# 2 Integral questions

• May 30th 2006, 03:12 PM
nirva
2 Integral questions
1. $\int \frac {1} {t^2 \sqrt {t^2 + 1}} dt$

2. $\int^{\pi}_{\pi/2} \cos(x)^2 \sin(x) dx$
Is this one's result - $\frac {1} {2}$?
• May 30th 2006, 03:17 PM
ThePerfectHacker
Quote:

Originally Posted by nirva

2. $\int^{\pi}_{\pi/2} \cos(x)^2 \sin(x) dx$
Is this one's result - $\frac {1} {2}$?

Let,
$u=\cos x$ then, $\frac{du}{dx}=-\sin x$ Thus, you have,
$\int^{\pi}_{\pi/2} \cos^2 x \sin x dx$ becomes,
$-\int^{-1}_{0} u^2 \frac{du}{dx} dx$
Thus,
$\left \int_{-1}^0 u^2 du=\frac{1}{3}u^3 \right| ^0_{-1}$
• May 30th 2006, 03:30 PM
ThePerfectHacker
Quote:

Originally Posted by nirva
1. $\int \frac {1} {t^2 \sqrt {t^2 + 1}} dt$

This one is more complicated.
This involves trigonomteric substitution.

You have,
$\int \frac{1}{t^2\sqrt{1+t^2}}dt$
Rationalize,
$\int \frac{\sqrt{1+t^2}}{t^2(1+t^2)}dt$
Let,
$u=\tan^{-1}t$
Then,
$\frac{du}{dt}=\frac{1}{1+t^2}$
$\csc u=\frac{\sqrt{1+t^2}}{t}$
$\cot u=\frac{1}{t}$
Thus, express integrand as,
$\int \frac{\sqrt{1+t^2}}{t}\cdot \frac{1}{t} \cdot \frac{1}{1+t^2} dt$
Thus, substitute the previous equations,
$\int \csc u \cot u \frac{du}{dx} dx$
Thus,
$\int \csc u\cot u du$
Now, just determine this new integral.

Use trigonometric identities thus,
$\int \frac{1}{\sin u}\cdot \frac{\cos u}{\sin u} du$
Thus,
$\int \frac{\cos u}{\sin^2u}du$
Let, $x=\sin u$
Then, $\frac{dx}{du}=\cos u$
Express integrand as,
$\int \frac{1}{\sin^2u} \cdot \cos u du$
Make the above substitutions,
$\int \frac{1}{x^2} \frac{dx}{du} du$
Thus,
$\int x^{-2} dx=-\frac{1}{x}+C$
Substitute for $x$ to get,
$-\frac{1}{\sin u}+C$
Thus,
$-\csc u+C$
Substitute for $u$ to get,
$-\csc (\tan^{-1}(t))+C$
Thus,
$-\frac{\sqrt{1+t^2}}{t}+C$
• May 31st 2006, 12:15 AM
TD!

■ Material
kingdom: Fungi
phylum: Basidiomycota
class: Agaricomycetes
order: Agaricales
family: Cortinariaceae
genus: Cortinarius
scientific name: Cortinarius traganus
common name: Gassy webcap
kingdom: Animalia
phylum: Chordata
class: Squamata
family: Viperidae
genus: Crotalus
...
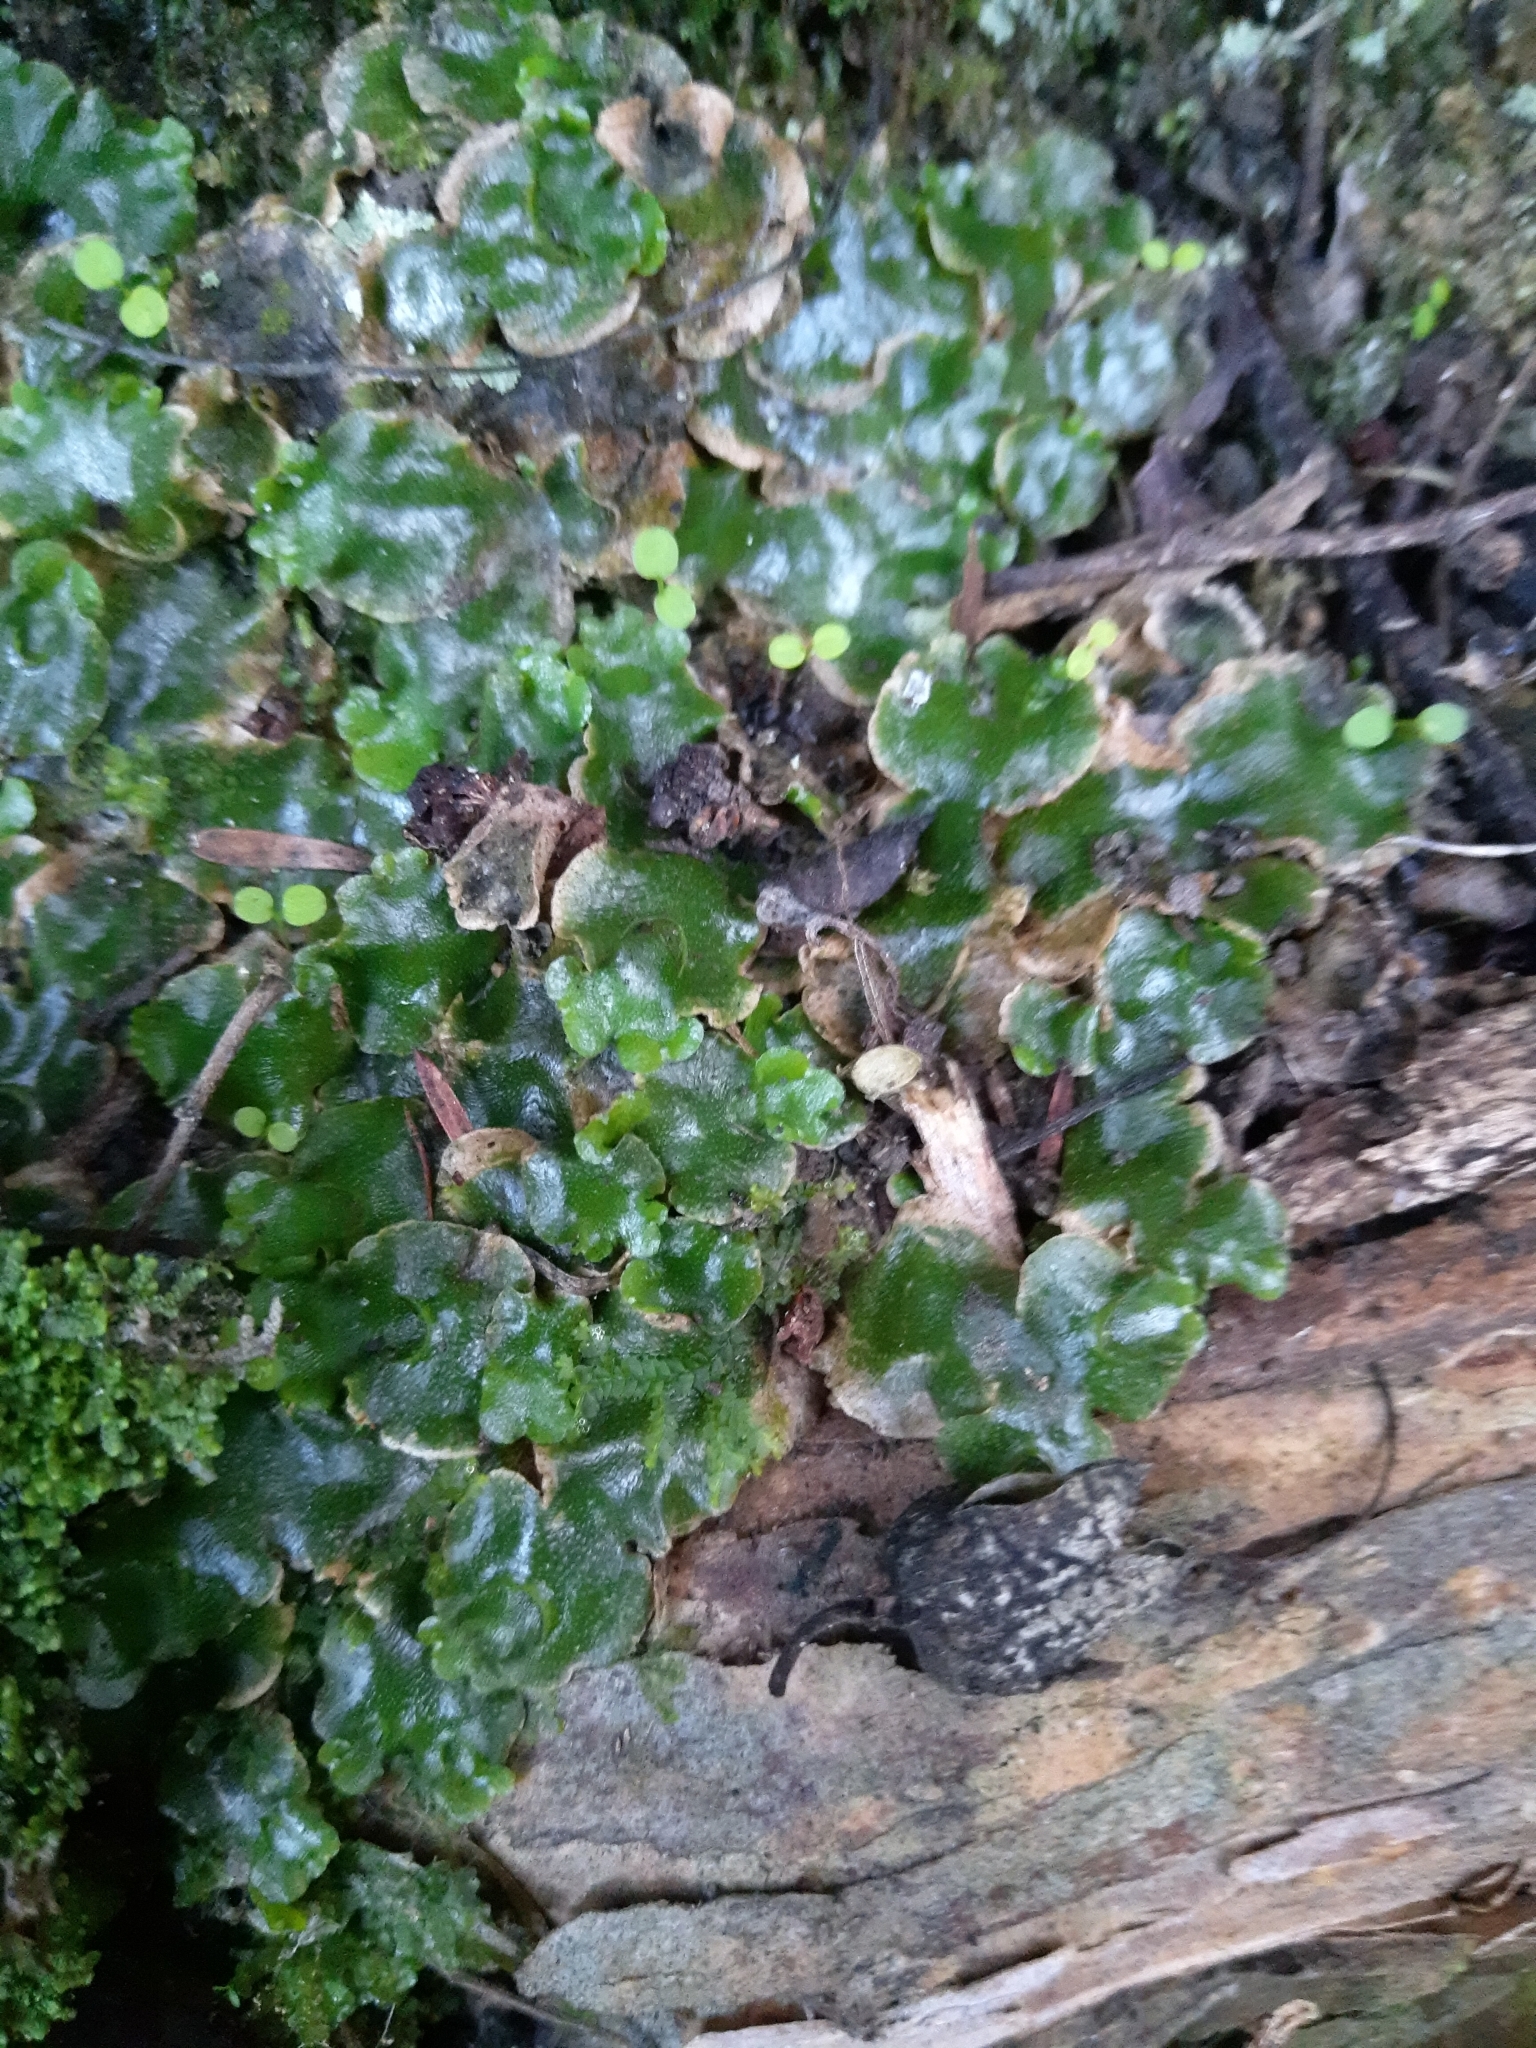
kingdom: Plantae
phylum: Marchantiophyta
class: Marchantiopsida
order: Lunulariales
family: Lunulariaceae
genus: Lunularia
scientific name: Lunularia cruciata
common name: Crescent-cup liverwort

■ Exercise tasks
(a) In the integral thread, what substitution is used to work out the second integral?
(b) Write the next part of the forum thread on the two integrals, picking up right after its last line.
The data above comes from a different source than the integral thread.

■ Answers for this exercise
(a) u = cos x

(b)
I find the same answer but I don't see why you do the rationalizing and rewriting if the substitution t = tan(u) works immediately.

$
\int {\frac{{dt}}{{t^2 \sqrt {1 + t^2 } }}} \mathop \to \limits_{dt = \sec ^2 u du}^{t = \tan u} \int {\frac{{\sec ^2 udu}}{{\tan ^2 u\sqrt {1 + \tan ^2 u} }}} = \int {\frac{{\cos u}}{{\sin ^2 u}}du}
$

$
\int {\frac{1}{{\sin ^2 u}}d\left( {\sin u} \right) = - \frac{1}{{\sin u}} + C \to } - \frac{1}{{\sin \left( {\arctan t} \right)}} + C
$

Which is the same as your last step, yeilding:

$
-\frac{\sqrt{1+t^2}}{t}+C
$
• May 31st 2006, 02:20 PM
ThePerfectHacker
Quote:

Originally Posted by TD!
I find the same answer but I don't see why you do the rationalizing and rewriting if the substitution t = tan(u) works immediately.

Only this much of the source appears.